Birch Sap Mead Failed

So I'm walking out of the undergrowth wearing gardening gloves and holding a black bin bag gingerly. When a Garda car cruises past, The Garda inside takes a quick look at me. The car darts into the next turn off. So now I have to firstly get myself looking less like someone cleaning up after a murder secondly decide what to tell them when they started asking awkward questions.

For some reason my outfit looked suspicious...

Artists impression

5 minutes earlier I got back to the birch tree and found the tube for the sap had fallen out. I must not have put it in deep enough and I think I put it in too low. I examined the tree and the demijohn and there was very little evidence of sap for either of them. So I sealed up the trunk with mud and decided to try again with another tree in a week. It is very important you seal up any hole you make or you risk injuring the tree.

Anyway police in Dublin 15 are like hens teeth. A busload of orphans could be set on fire by Osama Bin Ladin and they would not send a car out. So I was a tad unlucky with them seeing me. Whenever I lie my life turns into an episode of curb your enthusiasm but the problem is "I was drilling a hole in a tree to make booze out of the sap" is the sort of truth that makes you sound like you are 1. mad 2. talking in code 3. lying.

So the Garda car has done a rapid u-turn and is passing me at 5kph. I am no longer wearing murderer gloves and a pikey hat, also I'm trying to look nonchalant as you can holding a black bin bag. Luckily even in a French secret service polo neck I must not to much like an axe wielding maniac so they just sped up and headed off.

The recipe I plan to use is similar to the one in "First steps in winemaking" by cjj berry
3.5 Liters of Birch Sap
.5 liters of water
Juice of 1 Lemon
1 tea spoon of yeast nutrient
Wine Yeast (What would you recommend?)
Honey. Most recipes say a kilo to kilo and a half of sugar. So I plan to use 2 kilos of honey.

Any suggestions on the recipe? Or indeed on how to avoid being arrested while out gathering food?

Saturday, March 28, 2009

Birch Sap Mead

I decided to brew up a birch sap wine. I have been waiting for spring like a grumpy bear and now is the ideal time for taping some birches. Not owning any birch trees this involves some guerrilla maneuvers. After some scouting of locations in the glamorous industrial estates of Dublin 15 I found an ideal location.

First we cleaned a demijohn. Most descriptions recommend using cotton wool to prevent yeast and such getting in but we had a proper bung so went with that. The description on how to make this brew I took from the wild food year book.

Is it possible to hold a drill without looking mad?

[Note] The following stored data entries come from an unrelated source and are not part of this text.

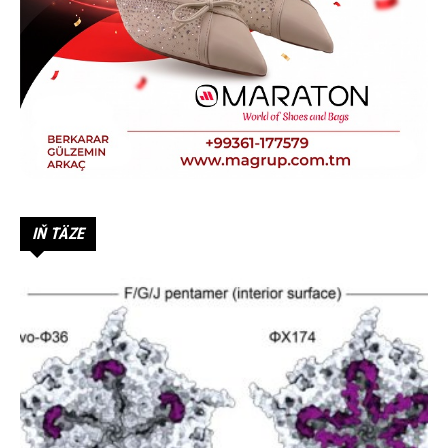
IŇ TÄZE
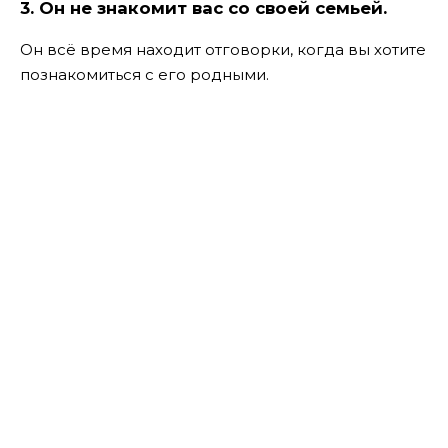
3. Он не знакомит вас со своей семьей.
Он всё время находит отговорки, когда вы хотите
познакомиться с его родными.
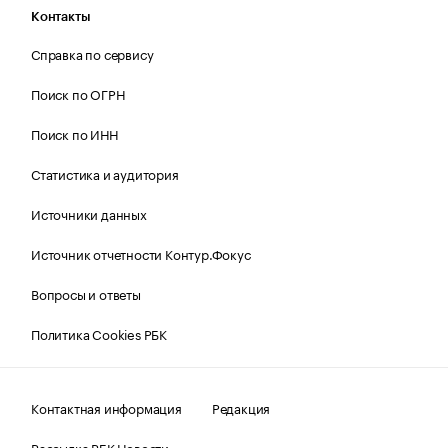
Контакты
Справка по сервису
Поиск по ОГРН
Поиск по ИНН
Статистика и аудитория
Источники данных
Источник отчетности Контур.Фокус
Вопросы и ответы
Политика Cookies РБК
Контактная информация
Редакция
Рассылка РБК Новости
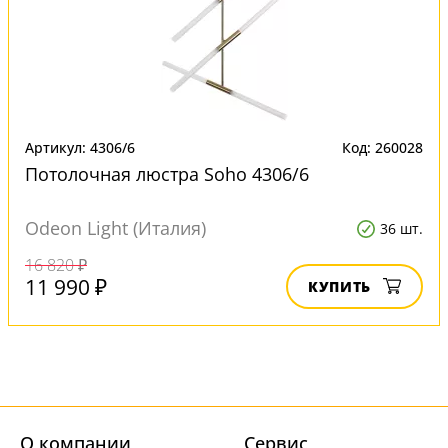
Артикул: 4306/6
Код: 260028
Потолочная люстра Soho 4306/6
Odeon Light (Италия)
36 шт.
16 820 ₽
11 990 ₽
КУПИТЬ
О компании
Cервис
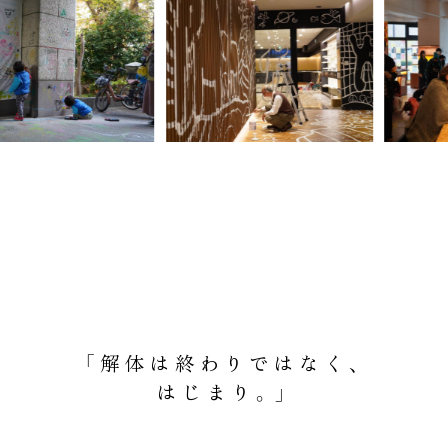
「解体は終わりではなく、
はじまり。」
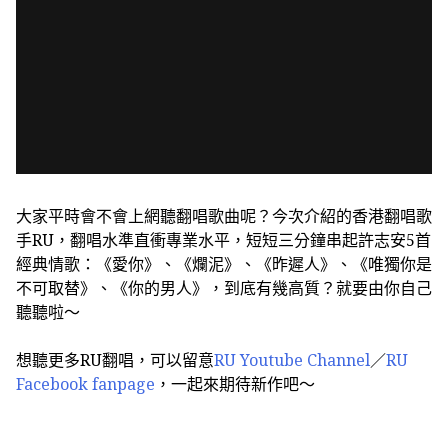
大家平時會不會上網聽翻唱歌曲呢？今次介紹的香港翻唱歌
手RU，翻唱水準直衝專業水平，短短三分鐘串起許志安5首
經典情歌：《愛你》、《爛泥》、《昨遲人》、《唯獨你是
不可取替》、《你的男人》，到底有幾高質？就要由你自己
聽聽啦～
想聽更多RU翻唱，可以留意
RU Youtube Channel
／
RU
Facebook fanpage
，一起來期待新作吧～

I found a birch tree about 30 meters off the road. This involved wearing a polo neck a hat and singing "breaking the law" from Beavis and Butthead. I drilled slightly upwards to a depth of about 3 centimeters. Some sap started to form. I am not altogether sure this was enough, I will see when I go back tomorrow. It usually takes about 3 days to get enough sap to fill the demijohn. You have to seal up the hole when finished to prevent the tree bleeding to death.

I then snuck back to my car like a ninja rolling as I went and celebrated at home with a newly bottled mead. The mead used an ale yeast and the end was too yeasty to bottle so here is me drinking it. I manage to look mad even without a drill

There are a load more guerrilla recipes in the book so hopefully I will get to post some more over the next while. I will write up the recipe for the mead to make with the birch sap when I collect some.